*TEXTAUSZUG*.
Die Strategie der Mobilfunkfirmen
ist zynisch: Man gaukelt Transparenz vor und feilscht um Risiken
Auflage aus stadtgestalterischen Gründen: Die Mobilfunkanlage auf
dem haus Hainstraße 2 musste in einer eigens neu gebauten
Schornsteinattrappe versteckt werden. Foto: Erich Weiß
Im April führte Prof. Dr. Matthias
Wuschek, beauftragt von der Firma T-Mobile, Messungen von
möglichen Strahlenbelastungen durch. Und zwar an den drei
Standorten, die derzeit für neue UMTS-Sender geplant sind und die
von engagierten Anwohnern und Anwohnerinnen massiv bekämpft
werden: Michaelsberg, Konzerthalle und Staatsarchiv. Auch einige
Anwohner und Anwohnerinnen, der Mitarbeiter der Umweltamts,
Herbert Schütz, und natürlich Vertreter der Mobilfunkbetreiber
waren zeitweise dabei.
GAL-Stadträtin Dr. med. Cor-nelia
Waldmann-Selsam begleitete die Messtechniker während des ganzen
Tages. An den drei geplanten Standorten bauten sie eine tragbare
Sendeanlage auf, die jeweils mit einer Frequenz von 2162 MHz und
einer Leistung von 20 Watt sendete.
Der Auftrag von Prof. Wuschek war
allerdings nur, das von dieser einen Probeanlage ausgehende
elektromagnetische Feld zu messen. Bis auf wenige Ausnahmen (auf
Wunsch von zwei Anliegern) wurde also nur diese Frequenz gemessen.

*ERFASSTE DATEN*.
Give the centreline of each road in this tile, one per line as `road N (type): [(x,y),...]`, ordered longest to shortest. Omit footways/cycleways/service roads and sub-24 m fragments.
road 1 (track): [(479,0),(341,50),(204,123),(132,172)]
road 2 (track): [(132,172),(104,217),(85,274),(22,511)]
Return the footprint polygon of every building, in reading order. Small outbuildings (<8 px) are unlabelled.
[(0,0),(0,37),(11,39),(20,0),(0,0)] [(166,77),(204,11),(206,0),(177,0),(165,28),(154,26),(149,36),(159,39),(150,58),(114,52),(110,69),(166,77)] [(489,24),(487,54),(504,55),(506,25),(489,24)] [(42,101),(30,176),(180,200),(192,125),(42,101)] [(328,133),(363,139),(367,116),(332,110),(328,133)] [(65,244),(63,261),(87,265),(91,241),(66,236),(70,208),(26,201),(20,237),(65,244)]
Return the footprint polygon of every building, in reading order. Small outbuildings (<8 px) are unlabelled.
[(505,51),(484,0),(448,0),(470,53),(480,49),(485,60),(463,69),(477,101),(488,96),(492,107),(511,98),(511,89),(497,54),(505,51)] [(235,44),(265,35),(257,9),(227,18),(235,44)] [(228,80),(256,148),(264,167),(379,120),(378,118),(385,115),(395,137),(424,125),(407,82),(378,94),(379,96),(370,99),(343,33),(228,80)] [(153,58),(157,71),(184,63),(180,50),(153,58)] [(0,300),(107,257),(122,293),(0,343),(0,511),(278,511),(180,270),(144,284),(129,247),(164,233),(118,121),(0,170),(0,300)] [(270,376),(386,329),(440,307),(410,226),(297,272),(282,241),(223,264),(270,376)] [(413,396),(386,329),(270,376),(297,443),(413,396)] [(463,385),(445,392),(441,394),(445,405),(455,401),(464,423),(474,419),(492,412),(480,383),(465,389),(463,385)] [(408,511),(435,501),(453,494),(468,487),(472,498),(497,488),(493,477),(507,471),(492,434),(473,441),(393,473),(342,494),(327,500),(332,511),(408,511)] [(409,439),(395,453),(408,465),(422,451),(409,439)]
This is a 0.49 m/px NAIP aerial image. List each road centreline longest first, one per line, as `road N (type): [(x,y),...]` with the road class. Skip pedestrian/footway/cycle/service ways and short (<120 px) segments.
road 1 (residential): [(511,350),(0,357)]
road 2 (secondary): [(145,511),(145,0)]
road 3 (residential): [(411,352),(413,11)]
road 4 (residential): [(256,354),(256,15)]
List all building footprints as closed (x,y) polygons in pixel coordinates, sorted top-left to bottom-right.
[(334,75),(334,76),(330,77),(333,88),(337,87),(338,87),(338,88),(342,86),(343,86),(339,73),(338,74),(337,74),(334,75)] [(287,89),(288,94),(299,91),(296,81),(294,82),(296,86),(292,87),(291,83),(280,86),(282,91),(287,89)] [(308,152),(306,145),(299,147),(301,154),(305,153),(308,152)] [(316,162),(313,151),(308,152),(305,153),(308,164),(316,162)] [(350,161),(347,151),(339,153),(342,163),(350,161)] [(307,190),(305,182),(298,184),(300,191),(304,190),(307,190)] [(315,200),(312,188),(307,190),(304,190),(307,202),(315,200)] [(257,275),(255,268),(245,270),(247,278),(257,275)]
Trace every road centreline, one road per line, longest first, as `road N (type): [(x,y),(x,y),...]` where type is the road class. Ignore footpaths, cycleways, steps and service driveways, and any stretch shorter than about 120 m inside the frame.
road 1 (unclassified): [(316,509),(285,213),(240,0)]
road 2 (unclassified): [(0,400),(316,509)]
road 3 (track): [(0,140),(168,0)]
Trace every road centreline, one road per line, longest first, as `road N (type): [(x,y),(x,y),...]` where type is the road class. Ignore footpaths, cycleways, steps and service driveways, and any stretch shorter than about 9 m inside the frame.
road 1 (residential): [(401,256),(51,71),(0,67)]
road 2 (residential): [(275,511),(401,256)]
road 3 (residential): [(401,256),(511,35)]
--
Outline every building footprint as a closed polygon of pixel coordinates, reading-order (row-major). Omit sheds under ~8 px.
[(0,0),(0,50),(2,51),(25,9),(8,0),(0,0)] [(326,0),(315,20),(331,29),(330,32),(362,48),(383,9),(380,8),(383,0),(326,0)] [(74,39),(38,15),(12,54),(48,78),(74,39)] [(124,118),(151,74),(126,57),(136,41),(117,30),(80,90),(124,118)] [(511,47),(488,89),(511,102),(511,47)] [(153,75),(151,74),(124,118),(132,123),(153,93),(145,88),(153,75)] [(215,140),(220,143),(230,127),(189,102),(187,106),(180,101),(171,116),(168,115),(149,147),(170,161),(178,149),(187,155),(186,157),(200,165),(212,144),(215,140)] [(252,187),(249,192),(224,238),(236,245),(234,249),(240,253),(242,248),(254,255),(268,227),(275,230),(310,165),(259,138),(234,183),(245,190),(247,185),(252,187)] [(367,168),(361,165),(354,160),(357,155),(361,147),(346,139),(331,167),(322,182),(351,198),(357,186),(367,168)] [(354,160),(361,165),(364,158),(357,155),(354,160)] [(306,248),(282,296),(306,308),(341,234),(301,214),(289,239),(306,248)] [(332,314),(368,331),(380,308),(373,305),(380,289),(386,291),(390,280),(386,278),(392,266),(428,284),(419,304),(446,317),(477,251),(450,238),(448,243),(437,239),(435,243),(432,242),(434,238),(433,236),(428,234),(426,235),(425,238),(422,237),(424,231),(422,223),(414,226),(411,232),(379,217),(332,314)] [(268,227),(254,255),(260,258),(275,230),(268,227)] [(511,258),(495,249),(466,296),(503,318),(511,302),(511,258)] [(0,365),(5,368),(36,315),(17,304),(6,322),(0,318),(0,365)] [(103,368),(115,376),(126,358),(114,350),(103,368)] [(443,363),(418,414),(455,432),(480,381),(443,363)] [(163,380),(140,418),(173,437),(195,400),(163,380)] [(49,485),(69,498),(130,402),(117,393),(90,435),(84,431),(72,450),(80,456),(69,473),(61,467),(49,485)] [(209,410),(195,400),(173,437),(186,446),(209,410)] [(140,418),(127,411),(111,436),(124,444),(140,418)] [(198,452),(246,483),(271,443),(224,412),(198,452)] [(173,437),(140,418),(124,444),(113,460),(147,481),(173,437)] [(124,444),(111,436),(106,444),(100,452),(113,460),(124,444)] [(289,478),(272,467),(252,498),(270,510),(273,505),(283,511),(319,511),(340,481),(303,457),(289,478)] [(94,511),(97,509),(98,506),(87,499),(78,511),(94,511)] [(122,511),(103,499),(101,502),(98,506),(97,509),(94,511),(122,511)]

*AUFGABEN*.
[A] Beantworten Sie anhand des Textes über die Mobilfunkmessungen die folgenden Punkte:
(i) In wessen Auftrag führte Prof. Dr. Matthias Wuschek die Messungen durch?
(ii) An welchen drei geplanten Standorten wurde gemessen?
(iii) Mit welcher Frequenz und welcher Leistung sendete die tragbare Anlage?
[B] Führen Sie den Text über die Mobilfunkmessungen im Anschluss an seinen letzten Satz weiter.

*LÖSUNGEN*.
[A]
(i) Im Auftrag der Firma T-Mobile.
(ii) Michaelsberg, Konzerthalle und Staatsarchiv.
(iii) Mit 2162 MHz und 20 Watt.

[B]
Auf Menschen, die in der Nähe der Konzerthalle wohnen, wirken
jedoch auch die elektromagnetischen Felder der Sendeanlagen vom
Michaelsberg und auf den Stadtwerken, die BewohnerInnen im
Haingebiet sind gleichermaßen von mehreren Mobilfunkanlagen
betroffen. "Eine Kompletterfassung wäre sinnvoll", war
daher auch die Einschätzung, die Prof. Wuschek äußerte.
Doch: Wenn die Messergebnisse nicht
wirklich aussagekräftig sind, warum dann die große Mühe? Ganz
offensichtlich eine vertrauensbildende Maßnahme, die Transparenz
schaffen oder vielmehr vorgaukeln soll.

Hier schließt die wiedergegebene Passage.